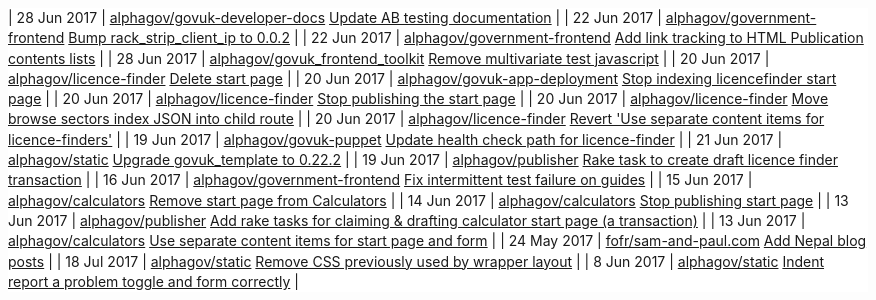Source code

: | <time class="pr-date" datetime="2017-06-28T09:44:25Z">28 Jun 2017</time> | <a href="https://github.com/alphagov/govuk-developer-docs" class="pr-repo">alphagov/govuk-developer-docs</a> <a class="pr-link"  href="https://github.com/alphagov/govuk-developer-docs/pull/292">Update AB testing documentation</a> |
| <time class="pr-date" datetime="2017-06-22T16:09:32Z">22 Jun 2017</time> | <a href="https://github.com/alphagov/government-frontend" class="pr-repo">alphagov/government-frontend</a> <a class="pr-link"  href="https://github.com/alphagov/government-frontend/pull/385">Bump rack_strip_client_ip to 0.0.2</a> |
| <time class="pr-date" datetime="2017-06-22T11:00:47Z">22 Jun 2017</time> | <a href="https://github.com/alphagov/government-frontend" class="pr-repo">alphagov/government-frontend</a> <a class="pr-link"  href="https://github.com/alphagov/government-frontend/pull/383">Add link tracking to HTML Publication contents lists</a> |
| <time class="pr-date" datetime="2017-06-28T09:45:31Z">28 Jun 2017</time> | <a href="https://github.com/alphagov/govuk_frontend_toolkit" class="pr-repo">alphagov/govuk_frontend_toolkit</a> <a class="pr-link"  href="https://github.com/alphagov/govuk_frontend_toolkit/pull/420">Remove multivariate test javascript</a> |
| <time class="pr-date" datetime="2017-06-20T13:42:46Z">20 Jun 2017</time> | <a href="https://github.com/alphagov/licence-finder" class="pr-repo">alphagov/licence-finder</a> <a class="pr-link"  href="https://github.com/alphagov/licence-finder/pull/108">Delete start page</a> |
| <time class="pr-date" datetime="2017-06-20T11:11:19Z">20 Jun 2017</time> | <a href="https://github.com/alphagov/govuk-app-deployment" class="pr-repo">alphagov/govuk-app-deployment</a> <a class="pr-link"  href="https://github.com/alphagov/govuk-app-deployment/pull/156">Stop indexing licencefinder start page</a> |
| <time class="pr-date" datetime="2017-06-20T10:49:27Z">20 Jun 2017</time> | <a href="https://github.com/alphagov/licence-finder" class="pr-repo">alphagov/licence-finder</a> <a class="pr-link"  href="https://github.com/alphagov/licence-finder/pull/107">Stop publishing the start page</a> |
| <time class="pr-date" datetime="2017-06-20T10:01:05Z">20 Jun 2017</time> | <a href="https://github.com/alphagov/licence-finder" class="pr-repo">alphagov/licence-finder</a> <a class="pr-link"  href="https://github.com/alphagov/licence-finder/pull/106">Move browse sectors index JSON into child route</a> |
| <time class="pr-date" datetime="2017-06-20T07:30:03Z">20 Jun 2017</time> | <a href="https://github.com/alphagov/licence-finder" class="pr-repo">alphagov/licence-finder</a> <a class="pr-link"  href="https://github.com/alphagov/licence-finder/pull/105">Revert 'Use separate content items for licence-finders'</a> |
| <time class="pr-date" datetime="2017-06-19T13:27:43Z">19 Jun 2017</time> | <a href="https://github.com/alphagov/govuk-puppet" class="pr-repo">alphagov/govuk-puppet</a> <a class="pr-link"  href="https://github.com/alphagov/govuk-puppet/pull/6034">Update health check path for licence-finder</a> |
| <time class="pr-date" datetime="2017-06-21T14:53:48Z">21 Jun 2017</time> | <a href="https://github.com/alphagov/static" class="pr-repo">alphagov/static</a> <a class="pr-link"  href="https://github.com/alphagov/static/pull/1072">Upgrade govuk_template to 0.22.2</a> |
| <time class="pr-date" datetime="2017-06-19T14:51:49Z">19 Jun 2017</time> | <a href="https://github.com/alphagov/publisher" class="pr-repo">alphagov/publisher</a> <a class="pr-link"  href="https://github.com/alphagov/publisher/pull/630">Rake task to create draft licence finder transaction</a> |
| <time class="pr-date" datetime="2017-06-16T16:19:28Z">16 Jun 2017</time> | <a href="https://github.com/alphagov/government-frontend" class="pr-repo">alphagov/government-frontend</a> <a class="pr-link"  href="https://github.com/alphagov/government-frontend/pull/381">Fix intermittent test failure on guides</a> |
| <time class="pr-date" datetime="2017-06-15T07:41:54Z">15 Jun 2017</time> | <a href="https://github.com/alphagov/calculators" class="pr-repo">alphagov/calculators</a> <a class="pr-link"  href="https://github.com/alphagov/calculators/pull/188">Remove start page from Calculators</a> |
| <time class="pr-date" datetime="2017-06-14T09:12:07Z">14 Jun 2017</time> | <a href="https://github.com/alphagov/calculators" class="pr-repo">alphagov/calculators</a> <a class="pr-link"  href="https://github.com/alphagov/calculators/pull/187">Stop publishing start page</a> |
| <time class="pr-date" datetime="2017-06-13T12:22:41Z">13 Jun 2017</time> | <a href="https://github.com/alphagov/publisher" class="pr-repo">alphagov/publisher</a> <a class="pr-link"  href="https://github.com/alphagov/publisher/pull/629">Add rake tasks for claiming & drafting calculator start page (a transaction)</a> |
| <time class="pr-date" datetime="2017-06-13T09:46:10Z">13 Jun 2017</time> | <a href="https://github.com/alphagov/calculators" class="pr-repo">alphagov/calculators</a> <a class="pr-link"  href="https://github.com/alphagov/calculators/pull/185">Use separate content items for start page and form</a> |
| <time class="pr-date" datetime="2017-05-24T20:39:21Z">24 May 2017</time> | <a href="https://github.com/fofr/sam-and-paul.com" class="pr-repo">fofr/sam-and-paul.com</a> <a class="pr-link"  href="https://github.com/fofr/sam-and-paul.com/pull/11">Add Nepal blog posts</a> |
| <time class="pr-date" datetime="2017-07-18T08:42:26Z">18 Jul 2017</time> | <a href="https://github.com/alphagov/static" class="pr-repo">alphagov/static</a> <a class="pr-link"  href="https://github.com/alphagov/static/pull/1060">Remove CSS previously used by wrapper layout</a> |
| <time class="pr-date" datetime="2017-06-08T12:20:37Z"> 8 Jun 2017</time> | <a href="https://github.com/alphagov/static" class="pr-repo">alphagov/static</a> <a class="pr-link"  href="https://github.com/alphagov/static/pull/1057">Indent report a problem toggle and form correctly</a> |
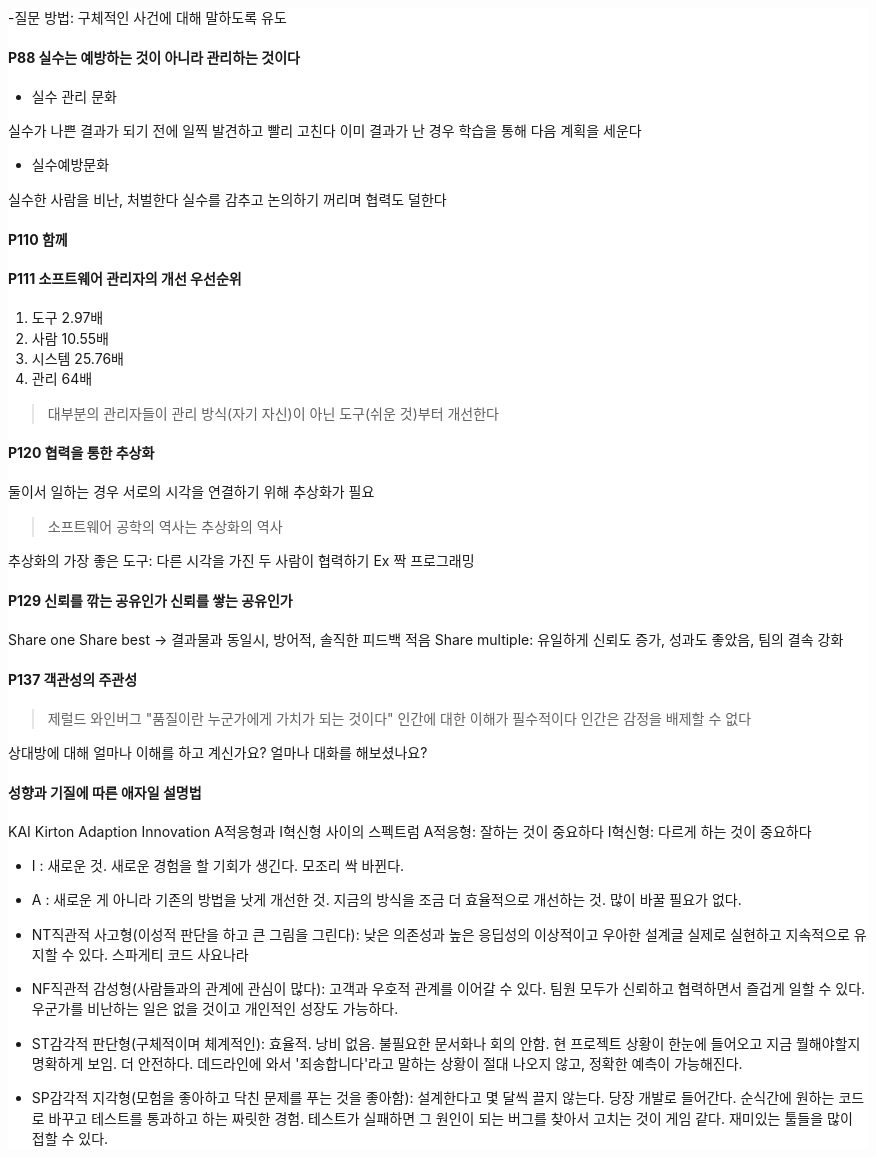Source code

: -질문 방법: 구체적인 사건에 대해 말하도록 유도

#### P88 실수는 예방하는 것이 아니라 관리하는 것이다
* 실수 관리 문화

실수가 나쁜 결과가 되기 전에 일찍 발견하고 빨리 고친다
이미 결과가 난 경우 학습을 통해 다음 계획을 세운다

* 실수예방문화

실수한 사람을 비난, 처벌한다
실수를 감추고 논의하기 꺼리며 협력도 덜한다

#### P110 함께

#### P111 소프트웨어 관리자의 개선 우선순위
1. 도구 2.97배
2. 사람 10.55배
3. 시스템 25.76배
4. 관리 64배

> 대부분의 관리자들이 관리 방식(자기 자신)이 아닌 도구(쉬운 것)부터 개선한다

#### P120 협력을 통한 추상화
둘이서 일하는 경우 서로의 시각을 연결하기 위해 추상화가 필요

> 소프트웨어 공학의 역사는 추상화의 역사

추상화의 가장 좋은 도구: 다른 시각을 가진 두 사람이 협력하기
Ex 짝 프로그래밍

#### P129 신뢰를 깎는 공유인가 신뢰를 쌓는 공유인가
Share one
Share best
-> 결과물과 동일시, 방어적, 솔직한 피드백 적음
Share multiple: 유일하게 신뢰도 증가, 성과도 좋았음, 팀의 결속 강화

#### P137 객관성의 주관성
> 제럴드 와인버그 "품질이란 누군가에게 가치가 되는 것이다"
인간에 대한 이해가 필수적이다
인간은 감정을 배제할 수 없다

상대방에 대해 얼마나 이해를 하고 계신가요? 얼마나 대화를 해보셨나요?

#### 성향과 기질에 따른 애자일 설명법

KAI Kirton Adaption Innovation
A적응형과 I혁신형 사이의 스펙트럼
A적응형: 잘하는 것이 중요하다
I혁신형: 다르게 하는 것이 중요하다

* I : 새로운 것. 새로운 경험을 할 기회가 생긴다. 모조리 싹 바뀐다.
* A : 새로운 게 아니라 기존의 방법을 낫게 개선한 것. 지금의 방식을 조금 더 효율적으로 개선하는 것. 많이 바꿀 필요가 없다.

* NT직관적 사고형(이성적 판단을 하고 큰 그림을 그린다): 낮은 의존성과 높은 응딥성의 이상적이고 우아한 설계글 실제로 실현하고 지속적으로 유지할 수 있다. 스파게티 코드 사요나라
* NF직관적 감성형(사람들과의 관계에 관심이 많다):   고객과 우호적 관계를 이어갈 수 있다. 팀원 모두가 신뢰하고 협력하면서 즐겁게 일할 수 있다. 우군가를 비난하는 일은 없을 것이고 개인적인 성장도 가능하다.
* ST감각적 판단형(구체적이며 체계적인): 효율적. 낭비 없음. 불필요한 문서화나 회의 안함. 현 프로젝트 상황이 한눈에 들어오고 지금 뭘해야할지 명확하게 보임. 더 안전하다. 데드라인에 와서 '죄송합니다'라고 말하는 상황이 절대 나오지 않고, 정확한 예측이 가능해진다.
* SP감각적 지각형(모험을 좋아하고 닥친 문제를 푸는 것을 좋아함): 설계한다고 몇 달씩 끌지 않는다. 당장 개발로 들어간다. 순식간에 원하는 코드로 바꾸고 테스트를 통과하고 하는 짜릿한 경험. 테스트가 실패하면 그 원인이 되는 버그를 찾아서 고치는 것이 게임 같다. 재미있는 툴들을 많이 접할 수 있다.
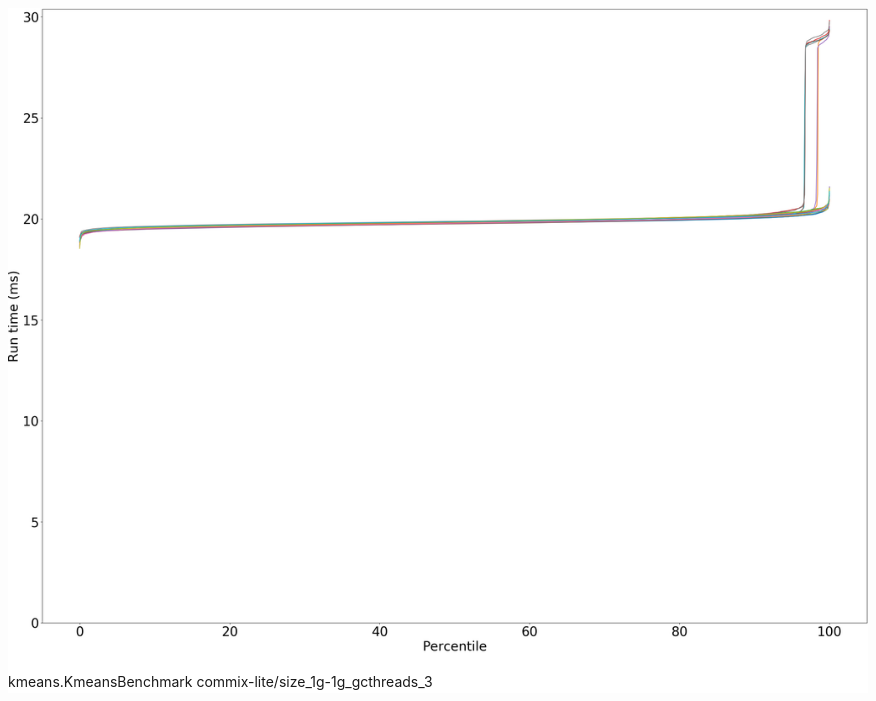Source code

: ![kmeans.KmeansBenchmark commix-lite/size_1g-1g_gcthreads_3](percentile_kmeans.KmeansBenchmark_conf2.png)

kmeans.KmeansBenchmark commix-lite/size_1g-1g_gcthreads_3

┄┄┄┄┄┄

- _AIM OF THE TASK_:
Copy out the lines of the material from the line with "#### P111 소프트웨어 관리자의 개선 우선순위" to the line with "I혁신형: 다르게 하는 것이 중요하다", including both, character for character.

- _ANSWER BOX_:
#### P111 소프트웨어 관리자의 개선 우선순위
1. 도구 2.97배
2. 사람 10.55배
3. 시스템 25.76배
4. 관리 64배

> 대부분의 관리자들이 관리 방식(자기 자신)이 아닌 도구(쉬운 것)부터 개선한다

#### P120 협력을 통한 추상화
둘이서 일하는 경우 서로의 시각을 연결하기 위해 추상화가 필요

> 소프트웨어 공학의 역사는 추상화의 역사

추상화의 가장 좋은 도구: 다른 시각을 가진 두 사람이 협력하기
Ex 짝 프로그래밍

#### P129 신뢰를 깎는 공유인가 신뢰를 쌓는 공유인가
Share one
Share best
-> 결과물과 동일시, 방어적, 솔직한 피드백 적음
Share multiple: 유일하게 신뢰도 증가, 성과도 좋았음, 팀의 결속 강화

#### P137 객관성의 주관성
> 제럴드 와인버그 "품질이란 누군가에게 가치가 되는 것이다"
인간에 대한 이해가 필수적이다
인간은 감정을 배제할 수 없다

상대방에 대해 얼마나 이해를 하고 계신가요? 얼마나 대화를 해보셨나요?

#### 성향과 기질에 따른 애자일 설명법

KAI Kirton Adaption Innovation
A적응형과 I혁신형 사이의 스펙트럼
A적응형: 잘하는 것이 중요하다
I혁신형: 다르게 하는 것이 중요하다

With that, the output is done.